Emily Vizzo

The Gentle Country

In America my body goes a little white tractor

Bitten beet red, hummocked. I love myself best when

I’m on the run. The dream of wintertime pinking

My earlobes, pulling them to pomegranate ducts.

Monk lions pasted to coral slabs. Sugar burning.

All the coffee I can drink. Baskets of wild mushroom

Caps, ink bottomed, crevasse stinked. My arms

Tangling the neck of an American man. So quiet

Nothing breathes but the ghost of a California freeway,

All the lakes & territories mapped, pockmarked.

America lands me, unpiloted, the lone flight attendant

Gripping a wine key while the captain takes a piss.

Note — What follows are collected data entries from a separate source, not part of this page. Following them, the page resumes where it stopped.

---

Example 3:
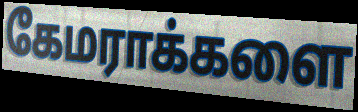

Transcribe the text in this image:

கேமராக்களை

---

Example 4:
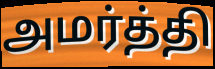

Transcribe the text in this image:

அமர்த்தி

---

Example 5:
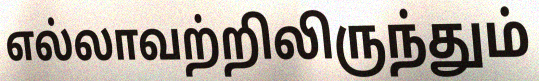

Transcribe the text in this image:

எல்லாவற்றிலிருந்தும்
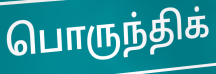
பொருந்திக்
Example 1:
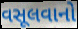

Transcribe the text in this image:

વસૂલવાનો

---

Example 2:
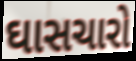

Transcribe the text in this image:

ઘાસચારો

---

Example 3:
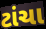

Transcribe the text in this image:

ટાંચા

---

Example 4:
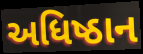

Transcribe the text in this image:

અધિષ્ઠાન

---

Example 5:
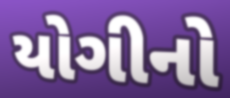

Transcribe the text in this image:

યોગીનો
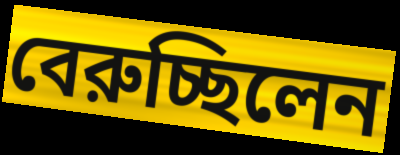
বেরুচ্ছিলেন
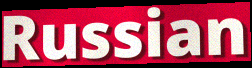
Russian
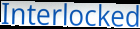
Interlocked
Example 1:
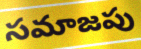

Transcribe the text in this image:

సమాజపు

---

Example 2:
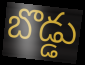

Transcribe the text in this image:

బొడ్డు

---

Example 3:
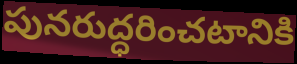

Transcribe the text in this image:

పునరుద్ధరించటానికి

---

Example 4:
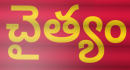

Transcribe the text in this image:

చైత్యం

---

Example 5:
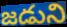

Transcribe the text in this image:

జడుని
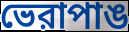
ভেরাপাঙ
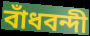
বাঁধবন্দী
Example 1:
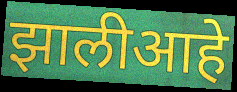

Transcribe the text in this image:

झालीआहे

A woman kneeling inside her own sideways garbage bin

Scrubbing out the tangerine peels, tissue-wrapped

Tampon lovehauls. Any guitar too heavy when sadness

Grades into me. Sex a musket. A migration,

Greatwings lifting. Musculatures of rabbit.

The thing that will dwell into me, swelling me

Toward burial. My very name a vanishing act.

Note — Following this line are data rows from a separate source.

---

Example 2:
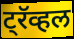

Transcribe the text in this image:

ट्रॅव्हल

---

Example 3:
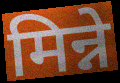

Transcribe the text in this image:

मिन्ने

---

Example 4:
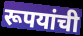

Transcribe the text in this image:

रूपयांची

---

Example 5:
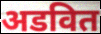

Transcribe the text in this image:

अडवित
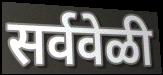
सर्ववेळी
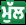
ਮੁੱਲ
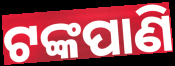
ଟଙ୍କପାଣି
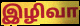
இழிவா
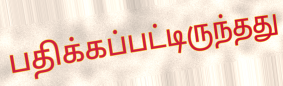
பதிக்கப்பட்டிருந்தது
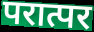
परात्पर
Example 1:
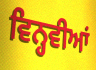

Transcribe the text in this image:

ਵਿਨ੍ਹਵੀਆਂ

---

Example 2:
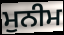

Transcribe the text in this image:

ਮੁਨੀਮ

I named my own doll Emily. She stared at me

With blinking eyes. I unfastened her blue dress

& when he came into me, speaking the name of

His dead son, I felt how slippery I’d become,

How fast I traveled on two fingerwidths,

What sort of permission was needed as his blue

Eyed dog licked my feet in the American dark.

 

 


“The Gentle Country” is from Giantess (YesYes Books, 2018).